── Document segment
Summary of "Remote Access using IP KVMs! Full Comparison JetKVM vs NanoKVM vs Comet vs PiKVM"

Summary — Remote Access IP‑KVM comparison

Devices compared: JetKVM (JKVM) vs Nano KVM (Cyped) vs GL.iNet Comet vs PiKVM (PyCast board used in tests).

What these devices do (common capabilities)

Capture HDMI output so you can view a remote PC’s screen over LAN/Internet.
Act as a USB gadget device: keyboard and mouse emulation; virtual media (USB/CD) for mounting ISOs to reinstall/repair OS.
Offer web UIs / WebRTC (DTLS) video and cloud relay options. Some support Power over Ethernet (PoE) or can be powered from the target PC’s USB.

Devices tested

JetKVM (JKVM)
- Paid Kickstarter product, metal case, mini‑HDMI, USB‑C HID/power to target, RJ45 Ethernet.
- Open‑source (GPLv2) with active fixes. Includes touchscreen and virtual‑media features/extensions.
────
» **Required tasks**
(a) Answer these questions using the IP-KVM comparison summary.
(i) Which board was used in the tests for PiKVM?
(ii) Under what license is JetKVM released?
(iii) As what kind of device do these units act in order to emulate a keyboard and mouse?
(b) Translate this sentence from the IP-KVM comparison summary into Spanish: "Some support Power over Ethernet (PoE) or can be powered from the target PC's USB."
── Data block
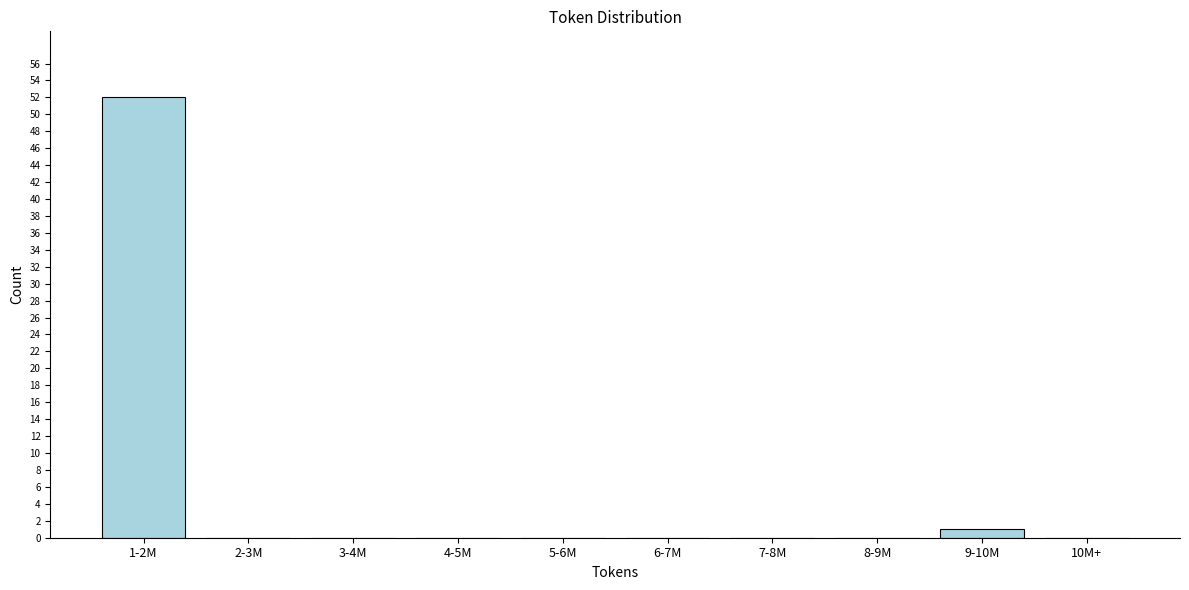

What is the greatest value displayed?

52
────
» **Solutions to the tasks**
(a)
(i) The PyCast board.
(ii) GPLv2.
(iii) A USB gadget device.

(b) Algunos admiten alimentación a través de Ethernet (PoE) o pueden alimentarse desde el USB del PC de destino.